Morse code, invented in 1837 by Samuel Morse, took off as a maritime communication system in the early part of this century when it put ships in contact with the outside world, although, as Marconi pointed out in a lecture in London in June 1902, there was a drawback.

"The day is rapidly approaching," he said, "when ships will be able to be in touch and communicate with the shore across all oceans, and the quiet and isolation from the outside world which it is still possible to enjoy aboard ship will, I fear, soon be a thing of the past."

It was already used by Wells Fargo for communicating along telegraph lines in the US, and the plots of many films have hinged on telegraph poles being felled or dying operators tapping out the last words of a vital message. Soon all ships were equipped with Morse.

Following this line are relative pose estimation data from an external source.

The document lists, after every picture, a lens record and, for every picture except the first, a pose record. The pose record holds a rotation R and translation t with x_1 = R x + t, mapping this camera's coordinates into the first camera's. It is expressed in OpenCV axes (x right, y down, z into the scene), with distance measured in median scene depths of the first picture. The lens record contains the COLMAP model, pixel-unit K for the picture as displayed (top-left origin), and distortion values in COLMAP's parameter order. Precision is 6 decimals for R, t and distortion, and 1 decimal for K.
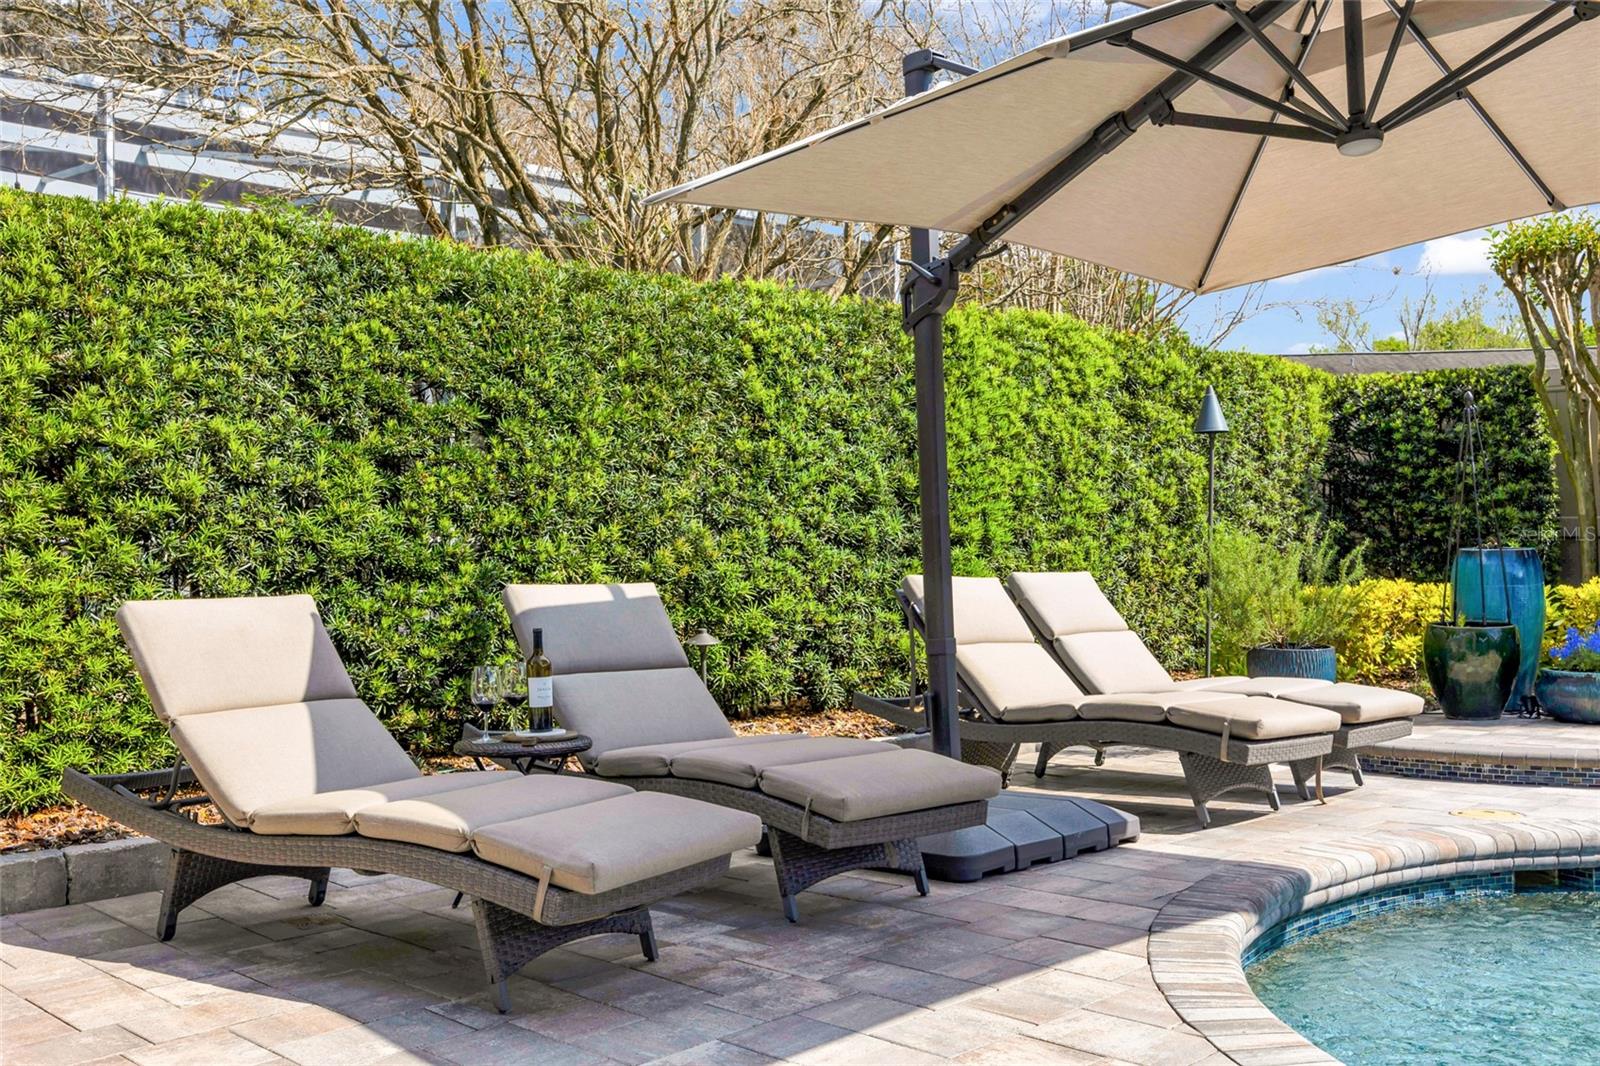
lens RADIAL K [[1564.6, 0, 792.9], [0, 1564.6, 527.7], [0, 0, 1]] dist [0.007746, 0.000000]
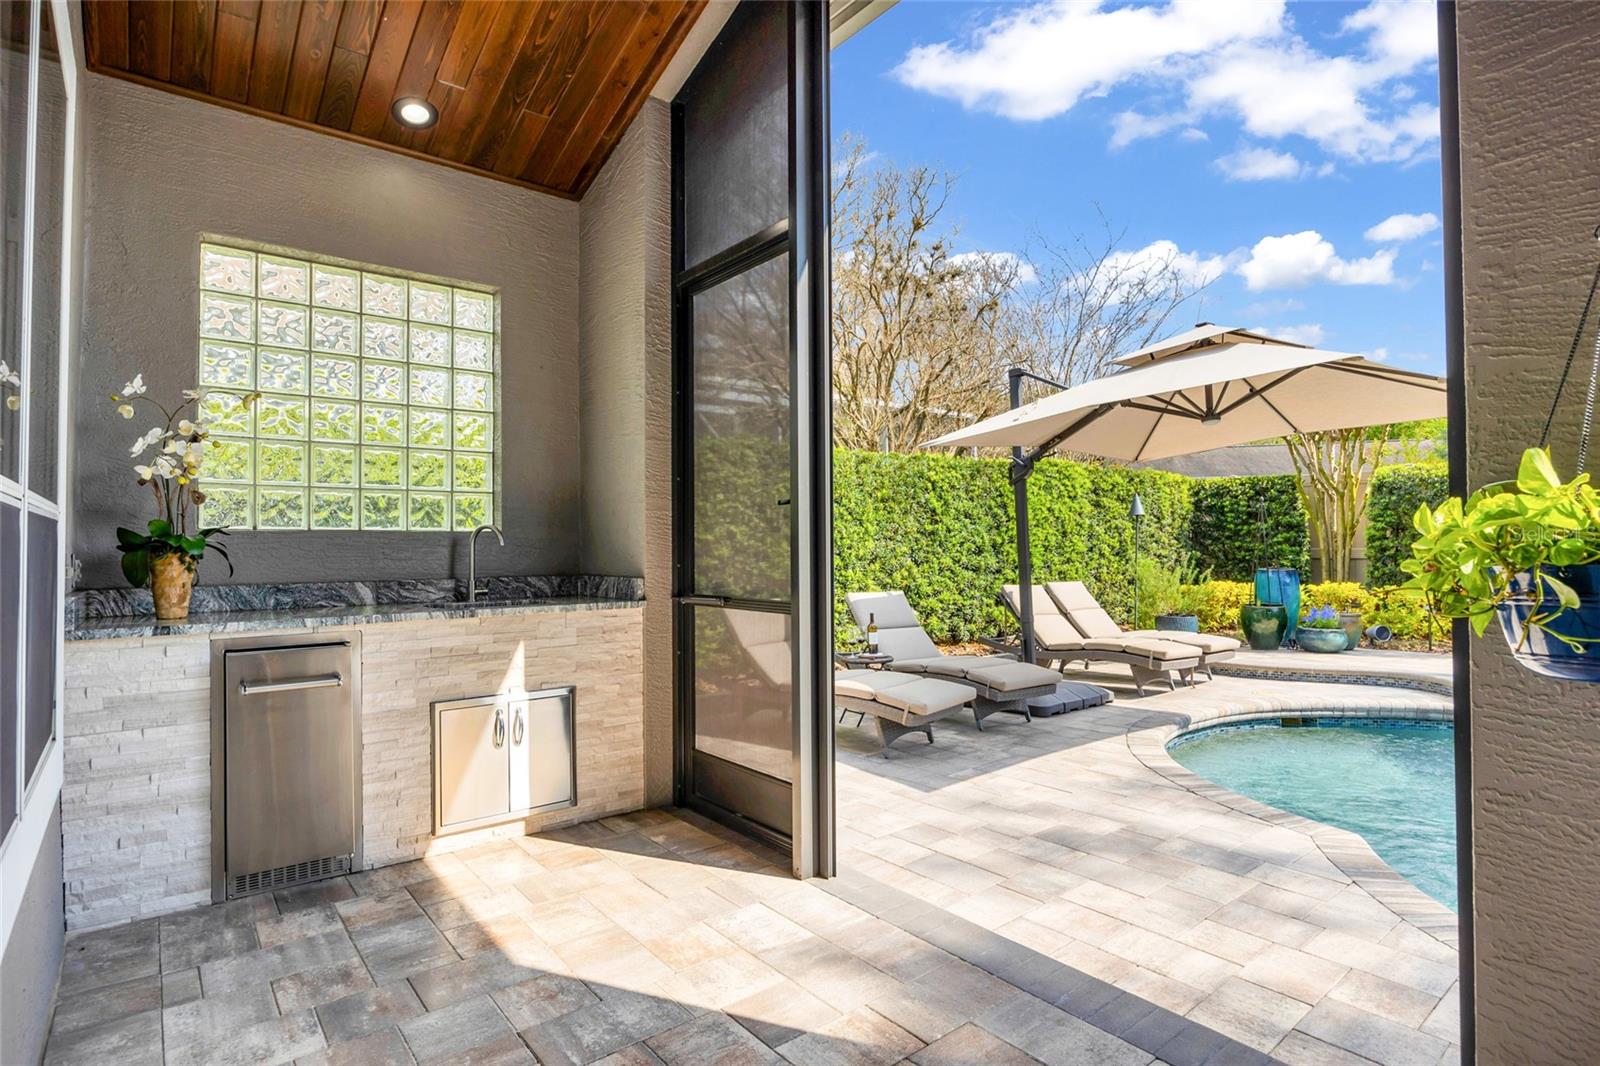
lens RADIAL K [[829.6, 0, 800.7], [0, 829.6, 529.7], [0, 0, 1]] dist [-0.006482, 0.000858]
pose [[0.994318, -0.003312, -0.106398, -0.092431], [0.002224, 0.999944, -0.010339, -0.038766], [0.106426, 0.010044, 0.994270, -0.237436]]
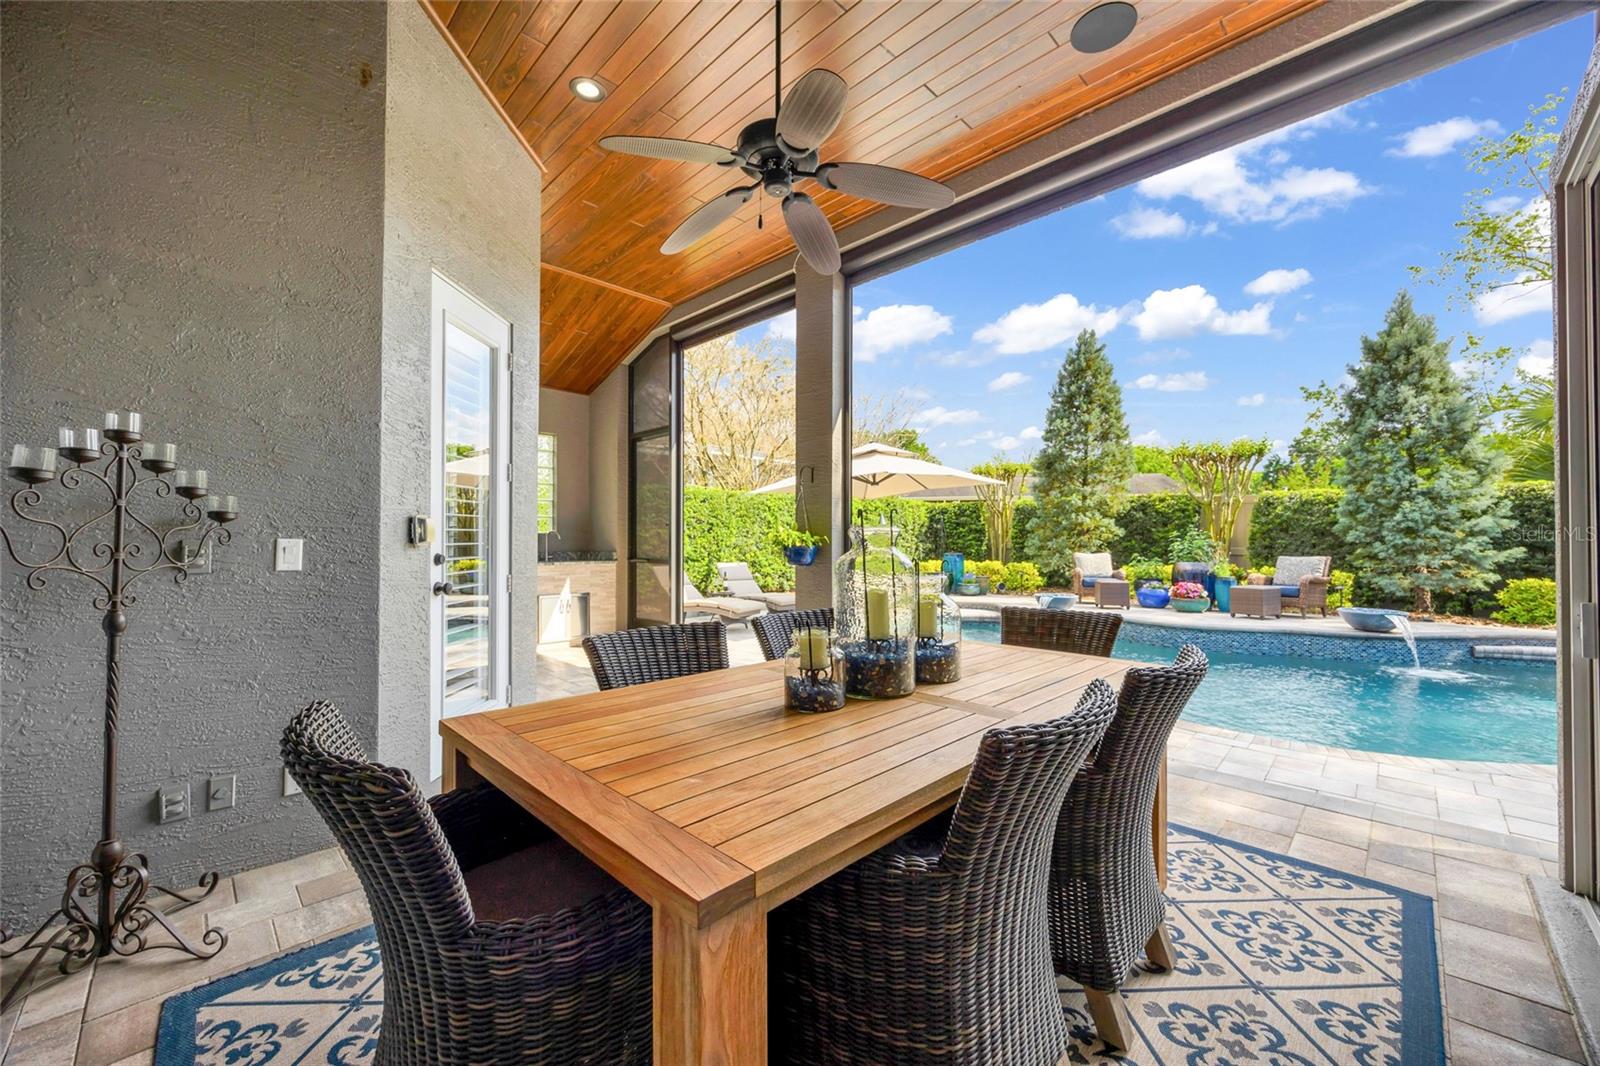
lens RADIAL K [[605.4, 0, 797.2], [0, 605.4, 532.0], [0, 0, 1]] dist [-0.002391, -0.000220]
pose [[0.999954, 0.005358, 0.007895, 0.045521], [-0.005330, 0.999979, -0.003660, -0.044783], [-0.007915, 0.003618, 0.999962, -0.735355]]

Morse was originally used along land lines as intermittent pulses of electricity sent down the wires and controlled by the operator using a key pad. Gradually that was superseded, first by telex, and then by radio. It has remained in use in a number of areas, however, including ships. Speech radio was unable to perform over large distances and involved much more complex equipment than Morse.

Clive Puttock, an operator at Portishead for 21 years, recalls that it took years to learn to send and receive Morse proficiently: "You can learn the code pretty quickly but you couldn't get your brain and hand working in conjunction so easily. After about six months you could get up to 10 words a minute. At sea the minimum standard was 20 words a minute. Most skilled operators can take 30."

Most of the world's major fleets have already switched to satellite communications using the GMDSS - Global Maritime Distress and Safety System - which sends an SOS immediately and is not subject, as Morse is, to the vagaries of weather or sunspots. But there is concern that some fleets will not be able to afford GMDSS, which must be paid for in dollars.